GENEVA – Scientists at the CERN research center seeking answers to key mysteries of the cosmos said on Wednesday they would be moving ahead cautiously this year to avoid any possible breakdown in their giant LHC machine.

But they indicated that in 2012, if all goes well, they would step up the energy of particle collisions that most feel is vital to bring them near to finding the almost mythical Higgs boson and evidence for the existence of dark matter.

"We are pushing the limits," physicist Marco Zanetti told a seminar for CERN staff attended by Reuters.

Simulations of what could happen if there was a simple leak in a joint in the hugely complex machine like the incident that set back the LHC project by a year in 2009 showed it could bring another 12-month delay, he said.

But Zanetti and other speakers at the seminar made clear they saw little chance of this happening now the LHC -- or Large Hadron Collider -- has been functioning without a glitch since March 31 last year.

After a two-month winter shutdown, it is starting up again later this month -- with the particle collisions that simulate the primeval explosion that created the universe 13,7 billion years ago at the top energy yet reached for around 135 days.

That energy is called 3.5 TeV, or tera electron-volts, giving a total of 7 TeV when the particles speeding around the LHC's 27-kilometre tunnel deep under the Swiss-French border on the edge of Geneva smash into each other.

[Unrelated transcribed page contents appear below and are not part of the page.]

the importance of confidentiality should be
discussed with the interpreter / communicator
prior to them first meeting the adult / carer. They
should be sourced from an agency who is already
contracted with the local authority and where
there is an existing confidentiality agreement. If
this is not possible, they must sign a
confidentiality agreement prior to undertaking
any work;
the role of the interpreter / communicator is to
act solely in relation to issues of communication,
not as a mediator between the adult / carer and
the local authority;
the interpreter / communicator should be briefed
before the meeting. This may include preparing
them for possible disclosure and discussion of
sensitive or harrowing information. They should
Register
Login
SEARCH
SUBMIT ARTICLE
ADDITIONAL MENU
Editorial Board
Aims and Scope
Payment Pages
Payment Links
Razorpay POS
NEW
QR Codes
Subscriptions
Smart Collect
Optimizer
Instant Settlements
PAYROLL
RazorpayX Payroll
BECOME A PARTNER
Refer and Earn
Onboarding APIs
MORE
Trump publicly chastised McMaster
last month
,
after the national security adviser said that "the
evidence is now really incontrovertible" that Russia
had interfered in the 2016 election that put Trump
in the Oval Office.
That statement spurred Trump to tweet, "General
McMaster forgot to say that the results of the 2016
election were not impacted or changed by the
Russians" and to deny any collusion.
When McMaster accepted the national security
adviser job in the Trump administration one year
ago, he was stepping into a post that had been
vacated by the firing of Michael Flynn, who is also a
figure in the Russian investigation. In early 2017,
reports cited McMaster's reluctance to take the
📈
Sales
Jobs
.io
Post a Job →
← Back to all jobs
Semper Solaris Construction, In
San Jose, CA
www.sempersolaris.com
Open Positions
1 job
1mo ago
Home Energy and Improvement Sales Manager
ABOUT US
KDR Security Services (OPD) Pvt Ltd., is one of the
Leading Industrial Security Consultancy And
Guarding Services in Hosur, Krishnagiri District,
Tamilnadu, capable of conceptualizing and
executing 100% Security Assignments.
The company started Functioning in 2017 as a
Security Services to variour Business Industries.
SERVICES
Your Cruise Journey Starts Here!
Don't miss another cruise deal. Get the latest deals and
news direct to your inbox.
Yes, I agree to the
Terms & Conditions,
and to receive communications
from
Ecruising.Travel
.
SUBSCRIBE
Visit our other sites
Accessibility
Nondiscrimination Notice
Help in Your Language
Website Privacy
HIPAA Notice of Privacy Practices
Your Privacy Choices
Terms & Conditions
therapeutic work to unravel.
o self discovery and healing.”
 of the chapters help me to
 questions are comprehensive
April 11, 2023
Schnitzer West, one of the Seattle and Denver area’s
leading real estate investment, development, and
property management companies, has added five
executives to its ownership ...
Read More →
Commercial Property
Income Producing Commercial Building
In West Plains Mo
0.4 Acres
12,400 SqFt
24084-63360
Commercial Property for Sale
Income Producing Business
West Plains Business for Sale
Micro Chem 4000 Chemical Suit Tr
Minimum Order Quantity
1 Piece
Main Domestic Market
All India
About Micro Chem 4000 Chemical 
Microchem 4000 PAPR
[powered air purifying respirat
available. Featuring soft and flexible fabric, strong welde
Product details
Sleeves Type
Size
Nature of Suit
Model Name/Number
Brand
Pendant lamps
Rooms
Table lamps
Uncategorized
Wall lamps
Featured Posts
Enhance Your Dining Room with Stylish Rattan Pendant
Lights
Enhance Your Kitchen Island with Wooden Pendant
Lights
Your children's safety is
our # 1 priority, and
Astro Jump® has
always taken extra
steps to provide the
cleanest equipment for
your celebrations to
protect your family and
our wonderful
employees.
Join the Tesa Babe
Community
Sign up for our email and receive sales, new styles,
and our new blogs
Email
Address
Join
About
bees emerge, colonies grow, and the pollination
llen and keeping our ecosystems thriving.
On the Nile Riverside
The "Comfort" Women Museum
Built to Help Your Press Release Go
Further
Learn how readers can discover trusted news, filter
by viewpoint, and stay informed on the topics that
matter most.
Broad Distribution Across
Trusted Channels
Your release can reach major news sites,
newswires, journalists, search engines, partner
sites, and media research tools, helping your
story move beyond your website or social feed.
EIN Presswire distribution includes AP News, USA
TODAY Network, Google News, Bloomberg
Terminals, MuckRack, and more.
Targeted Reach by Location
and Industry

CERN technology director Steve Myers told the seminar that the LHC team still hoped to double the energy impact in 2014, after a year-long shutdown in 2013 for intensive upgrading, but the next few months would show if that were viable.

At the higher collision energy of 14 TeV, CERN -- the 21-nation European Organization for Particle Research -- expects to produce results that could shed light on the possible existence of parallel worlds or multiple universes.

Originally the LHC had been due to shut down at the end of this year for 12 months but the CERN council decided last month to keep going through 2012 because the machine was running so smoothly, giving extra time for an early discovery.

The Higgs -- the particle whose existence was posited nearly 40 years ago by British scientist Peter Higgs as the mystery agent that turns mass into matter and makes the known universe work -- is the prime target at this phase.